Could you change every "pose" to "camera" in the records, beginning at the line with "pose: elev=70.9 azim=112.5" and ending after the line with "Dot at: (284, 298)", then give those lines back with nothing else altered?

(Dataset items)
+===+

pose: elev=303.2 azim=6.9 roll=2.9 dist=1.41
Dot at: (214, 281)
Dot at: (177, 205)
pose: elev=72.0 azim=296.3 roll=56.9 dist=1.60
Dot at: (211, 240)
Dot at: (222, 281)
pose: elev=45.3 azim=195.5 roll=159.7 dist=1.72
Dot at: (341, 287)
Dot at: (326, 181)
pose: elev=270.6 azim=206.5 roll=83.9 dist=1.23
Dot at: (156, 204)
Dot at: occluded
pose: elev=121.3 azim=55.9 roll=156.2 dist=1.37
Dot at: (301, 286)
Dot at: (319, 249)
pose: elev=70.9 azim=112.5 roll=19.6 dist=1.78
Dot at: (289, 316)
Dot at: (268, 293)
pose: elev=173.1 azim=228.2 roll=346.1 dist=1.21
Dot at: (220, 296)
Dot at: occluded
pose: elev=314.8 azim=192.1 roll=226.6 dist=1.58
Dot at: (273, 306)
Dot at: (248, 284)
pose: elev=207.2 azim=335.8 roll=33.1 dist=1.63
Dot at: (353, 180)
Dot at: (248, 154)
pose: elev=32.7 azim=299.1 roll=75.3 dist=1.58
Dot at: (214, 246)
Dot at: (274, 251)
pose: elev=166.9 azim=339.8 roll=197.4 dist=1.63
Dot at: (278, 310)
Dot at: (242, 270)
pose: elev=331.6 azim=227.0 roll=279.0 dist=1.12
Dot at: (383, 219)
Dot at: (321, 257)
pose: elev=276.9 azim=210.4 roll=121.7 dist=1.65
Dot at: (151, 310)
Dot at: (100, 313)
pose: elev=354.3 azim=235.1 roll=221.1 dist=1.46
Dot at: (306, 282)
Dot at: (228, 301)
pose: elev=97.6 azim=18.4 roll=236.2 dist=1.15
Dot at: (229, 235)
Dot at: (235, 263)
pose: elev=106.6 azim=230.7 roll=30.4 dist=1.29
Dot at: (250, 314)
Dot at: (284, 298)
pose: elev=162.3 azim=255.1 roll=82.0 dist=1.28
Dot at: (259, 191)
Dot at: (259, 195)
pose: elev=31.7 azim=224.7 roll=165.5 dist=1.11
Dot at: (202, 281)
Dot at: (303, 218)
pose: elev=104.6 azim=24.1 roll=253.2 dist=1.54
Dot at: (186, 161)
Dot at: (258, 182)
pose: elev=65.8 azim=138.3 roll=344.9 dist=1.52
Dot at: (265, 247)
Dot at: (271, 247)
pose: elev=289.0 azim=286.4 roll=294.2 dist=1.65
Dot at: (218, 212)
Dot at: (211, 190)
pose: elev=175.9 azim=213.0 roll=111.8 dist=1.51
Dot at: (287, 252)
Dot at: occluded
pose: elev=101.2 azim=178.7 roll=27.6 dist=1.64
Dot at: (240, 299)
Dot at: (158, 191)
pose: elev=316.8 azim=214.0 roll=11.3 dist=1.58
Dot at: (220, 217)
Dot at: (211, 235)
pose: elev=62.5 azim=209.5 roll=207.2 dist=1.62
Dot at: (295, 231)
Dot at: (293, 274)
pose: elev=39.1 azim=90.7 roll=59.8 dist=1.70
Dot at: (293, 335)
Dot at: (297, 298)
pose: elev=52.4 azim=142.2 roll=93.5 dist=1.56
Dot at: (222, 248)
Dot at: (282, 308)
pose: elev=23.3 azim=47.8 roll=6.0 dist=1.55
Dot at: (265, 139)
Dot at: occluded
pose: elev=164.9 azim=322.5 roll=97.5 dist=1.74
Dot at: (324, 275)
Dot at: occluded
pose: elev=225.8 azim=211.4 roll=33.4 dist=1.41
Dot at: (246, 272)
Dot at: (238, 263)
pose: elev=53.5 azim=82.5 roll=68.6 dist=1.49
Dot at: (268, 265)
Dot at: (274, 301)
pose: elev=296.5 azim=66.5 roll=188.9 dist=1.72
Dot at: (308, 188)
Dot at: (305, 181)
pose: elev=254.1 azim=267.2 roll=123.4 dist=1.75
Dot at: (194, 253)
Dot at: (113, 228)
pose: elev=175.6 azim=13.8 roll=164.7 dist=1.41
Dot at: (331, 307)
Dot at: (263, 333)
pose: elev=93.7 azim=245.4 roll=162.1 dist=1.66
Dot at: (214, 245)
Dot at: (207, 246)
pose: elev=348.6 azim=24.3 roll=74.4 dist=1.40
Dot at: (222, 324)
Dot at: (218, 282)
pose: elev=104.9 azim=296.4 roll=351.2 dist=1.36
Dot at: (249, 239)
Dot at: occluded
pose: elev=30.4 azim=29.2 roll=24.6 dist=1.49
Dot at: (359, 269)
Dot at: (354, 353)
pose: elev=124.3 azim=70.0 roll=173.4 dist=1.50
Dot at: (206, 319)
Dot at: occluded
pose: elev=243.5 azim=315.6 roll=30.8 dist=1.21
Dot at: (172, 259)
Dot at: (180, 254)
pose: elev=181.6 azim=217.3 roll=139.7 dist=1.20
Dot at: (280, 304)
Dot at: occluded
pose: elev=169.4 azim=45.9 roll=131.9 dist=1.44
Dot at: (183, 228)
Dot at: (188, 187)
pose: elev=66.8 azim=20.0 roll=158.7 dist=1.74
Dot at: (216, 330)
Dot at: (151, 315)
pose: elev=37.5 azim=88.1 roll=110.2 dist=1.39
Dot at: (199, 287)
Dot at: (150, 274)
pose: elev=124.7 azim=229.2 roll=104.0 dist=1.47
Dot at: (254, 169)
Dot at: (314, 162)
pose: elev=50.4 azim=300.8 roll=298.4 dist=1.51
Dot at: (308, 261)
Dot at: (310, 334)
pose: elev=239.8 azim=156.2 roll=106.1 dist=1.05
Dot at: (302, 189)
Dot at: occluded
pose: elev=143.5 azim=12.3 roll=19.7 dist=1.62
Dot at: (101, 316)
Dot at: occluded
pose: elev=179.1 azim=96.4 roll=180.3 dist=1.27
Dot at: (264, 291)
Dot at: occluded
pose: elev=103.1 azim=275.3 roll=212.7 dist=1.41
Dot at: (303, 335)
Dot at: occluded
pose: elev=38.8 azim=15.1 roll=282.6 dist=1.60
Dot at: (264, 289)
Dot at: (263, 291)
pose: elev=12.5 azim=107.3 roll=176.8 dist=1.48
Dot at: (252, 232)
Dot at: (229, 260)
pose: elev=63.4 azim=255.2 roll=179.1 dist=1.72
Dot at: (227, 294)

+===+

_EXERCISE SOLUTION_.
camera: elev=70.9 azim=112.5 roll=19.6 dist=1.78
Dot at: (289, 316)
Dot at: (268, 293)
camera: elev=173.1 azim=228.2 roll=346.1 dist=1.21
Dot at: (220, 296)
Dot at: occluded
camera: elev=314.8 azim=192.1 roll=226.6 dist=1.58
Dot at: (273, 306)
Dot at: (248, 284)
camera: elev=207.2 azim=335.8 roll=33.1 dist=1.63
Dot at: (353, 180)
Dot at: (248, 154)
camera: elev=32.7 azim=299.1 roll=75.3 dist=1.58
Dot at: (214, 246)
Dot at: (274, 251)
camera: elev=166.9 azim=339.8 roll=197.4 dist=1.63
Dot at: (278, 310)
Dot at: (242, 270)
camera: elev=331.6 azim=227.0 roll=279.0 dist=1.12
Dot at: (383, 219)
Dot at: (321, 257)
camera: elev=276.9 azim=210.4 roll=121.7 dist=1.65
Dot at: (151, 310)
Dot at: (100, 313)
camera: elev=354.3 azim=235.1 roll=221.1 dist=1.46
Dot at: (306, 282)
Dot at: (228, 301)
camera: elev=97.6 azim=18.4 roll=236.2 dist=1.15
Dot at: (229, 235)
Dot at: (235, 263)
camera: elev=106.6 azim=230.7 roll=30.4 dist=1.29
Dot at: (250, 314)
Dot at: (284, 298)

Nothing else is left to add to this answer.